(YOUR ASSIGNMENT)
Transcribe exactly each line of the entries, from the opening line to the line with "1. Cliquez sur Parcourir", with both of those lines included.

+++ INPUT RECORDS +++

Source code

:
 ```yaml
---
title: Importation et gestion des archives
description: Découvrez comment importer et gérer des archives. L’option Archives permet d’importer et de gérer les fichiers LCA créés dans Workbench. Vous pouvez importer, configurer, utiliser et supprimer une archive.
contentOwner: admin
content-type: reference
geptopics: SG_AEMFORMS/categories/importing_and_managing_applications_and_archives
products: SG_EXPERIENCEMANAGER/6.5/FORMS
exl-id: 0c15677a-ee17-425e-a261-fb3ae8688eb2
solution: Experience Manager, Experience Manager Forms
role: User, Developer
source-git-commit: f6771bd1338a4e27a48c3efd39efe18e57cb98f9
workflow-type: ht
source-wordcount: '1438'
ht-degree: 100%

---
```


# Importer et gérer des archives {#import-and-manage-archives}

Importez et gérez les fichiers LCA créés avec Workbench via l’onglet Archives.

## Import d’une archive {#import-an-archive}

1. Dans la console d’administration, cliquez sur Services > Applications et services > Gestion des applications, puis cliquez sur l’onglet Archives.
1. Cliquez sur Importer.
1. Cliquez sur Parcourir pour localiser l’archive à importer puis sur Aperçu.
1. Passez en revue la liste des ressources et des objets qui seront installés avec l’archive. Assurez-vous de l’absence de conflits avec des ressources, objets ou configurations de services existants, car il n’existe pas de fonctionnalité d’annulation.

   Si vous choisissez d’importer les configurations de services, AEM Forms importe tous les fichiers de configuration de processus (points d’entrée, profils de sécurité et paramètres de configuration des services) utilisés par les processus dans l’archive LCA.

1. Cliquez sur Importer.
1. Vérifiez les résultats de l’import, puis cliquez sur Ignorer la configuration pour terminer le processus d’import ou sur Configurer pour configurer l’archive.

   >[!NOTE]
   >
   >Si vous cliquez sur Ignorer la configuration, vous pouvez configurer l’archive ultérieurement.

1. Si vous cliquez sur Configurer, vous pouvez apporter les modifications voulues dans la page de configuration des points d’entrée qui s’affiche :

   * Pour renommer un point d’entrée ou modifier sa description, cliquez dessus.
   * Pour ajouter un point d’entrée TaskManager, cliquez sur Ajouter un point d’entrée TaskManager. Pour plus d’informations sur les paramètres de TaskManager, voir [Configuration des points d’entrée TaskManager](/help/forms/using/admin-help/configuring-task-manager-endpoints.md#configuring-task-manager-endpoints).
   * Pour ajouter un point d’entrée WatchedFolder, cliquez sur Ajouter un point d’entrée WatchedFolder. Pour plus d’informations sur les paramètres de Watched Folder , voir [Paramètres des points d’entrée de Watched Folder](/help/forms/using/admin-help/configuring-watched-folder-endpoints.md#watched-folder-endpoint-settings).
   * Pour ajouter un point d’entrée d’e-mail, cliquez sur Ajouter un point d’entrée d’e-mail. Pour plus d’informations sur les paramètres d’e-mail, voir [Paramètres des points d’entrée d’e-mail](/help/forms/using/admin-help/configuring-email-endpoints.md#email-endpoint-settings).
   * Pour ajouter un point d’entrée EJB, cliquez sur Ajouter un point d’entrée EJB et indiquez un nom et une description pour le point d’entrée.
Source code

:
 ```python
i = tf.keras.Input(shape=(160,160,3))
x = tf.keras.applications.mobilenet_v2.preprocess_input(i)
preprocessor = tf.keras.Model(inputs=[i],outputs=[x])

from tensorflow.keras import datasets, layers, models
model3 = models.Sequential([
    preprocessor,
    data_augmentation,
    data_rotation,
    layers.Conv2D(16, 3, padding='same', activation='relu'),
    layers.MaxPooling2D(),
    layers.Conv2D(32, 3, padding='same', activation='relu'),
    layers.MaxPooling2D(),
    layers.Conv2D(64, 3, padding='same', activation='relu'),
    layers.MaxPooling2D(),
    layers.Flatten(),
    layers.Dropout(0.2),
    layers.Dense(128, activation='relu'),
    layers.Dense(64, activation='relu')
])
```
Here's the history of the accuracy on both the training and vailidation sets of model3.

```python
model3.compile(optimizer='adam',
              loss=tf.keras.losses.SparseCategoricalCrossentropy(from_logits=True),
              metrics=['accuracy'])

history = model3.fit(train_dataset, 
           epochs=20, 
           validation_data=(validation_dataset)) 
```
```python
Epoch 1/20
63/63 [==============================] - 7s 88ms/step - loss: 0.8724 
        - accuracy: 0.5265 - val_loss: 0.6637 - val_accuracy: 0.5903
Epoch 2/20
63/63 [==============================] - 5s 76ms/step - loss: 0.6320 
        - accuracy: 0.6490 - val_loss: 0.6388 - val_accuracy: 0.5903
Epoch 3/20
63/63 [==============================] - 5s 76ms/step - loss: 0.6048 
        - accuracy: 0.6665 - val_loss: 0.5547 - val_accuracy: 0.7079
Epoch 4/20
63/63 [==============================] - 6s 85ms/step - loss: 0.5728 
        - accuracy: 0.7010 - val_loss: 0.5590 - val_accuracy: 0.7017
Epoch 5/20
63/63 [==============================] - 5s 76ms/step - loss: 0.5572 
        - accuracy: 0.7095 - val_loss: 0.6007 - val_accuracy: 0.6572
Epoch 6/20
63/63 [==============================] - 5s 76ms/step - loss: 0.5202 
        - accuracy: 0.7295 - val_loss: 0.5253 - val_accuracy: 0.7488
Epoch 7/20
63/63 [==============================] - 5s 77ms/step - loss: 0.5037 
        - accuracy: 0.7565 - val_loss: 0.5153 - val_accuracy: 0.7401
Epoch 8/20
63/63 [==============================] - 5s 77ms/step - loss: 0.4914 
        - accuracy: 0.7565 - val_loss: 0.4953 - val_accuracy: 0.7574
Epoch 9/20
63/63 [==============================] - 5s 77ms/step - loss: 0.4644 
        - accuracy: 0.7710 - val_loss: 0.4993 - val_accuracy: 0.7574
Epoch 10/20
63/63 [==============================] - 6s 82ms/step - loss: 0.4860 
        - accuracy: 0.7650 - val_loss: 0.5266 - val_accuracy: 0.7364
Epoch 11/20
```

+++

(SOLUTION TO THIS TASK)
Source code

:
 ```yaml
---
title: Importation et gestion des archives
description: Découvrez comment importer et gérer des archives. L’option Archives permet d’importer et de gérer les fichiers LCA créés dans Workbench. Vous pouvez importer, configurer, utiliser et supprimer une archive.
contentOwner: admin
content-type: reference
geptopics: SG_AEMFORMS/categories/importing_and_managing_applications_and_archives
products: SG_EXPERIENCEMANAGER/6.5/FORMS
exl-id: 0c15677a-ee17-425e-a261-fb3ae8688eb2
solution: Experience Manager, Experience Manager Forms
role: User, Developer
source-git-commit: f6771bd1338a4e27a48c3efd39efe18e57cb98f9
workflow-type: ht
source-wordcount: '1438'
ht-degree: 100%

---
```


# Importer et gérer des archives {#import-and-manage-archives}

Importez et gérez les fichiers LCA créés avec Workbench via l’onglet Archives.

## Import d’une archive {#import-an-archive}

1. Dans la console d’administration, cliquez sur Services > Applications et services > Gestion des applications, puis cliquez sur l’onglet Archives.
1. Cliquez sur Importer.
1. Cliquez sur Parcourir pour localiser l’archive à importer puis sur Aperçu.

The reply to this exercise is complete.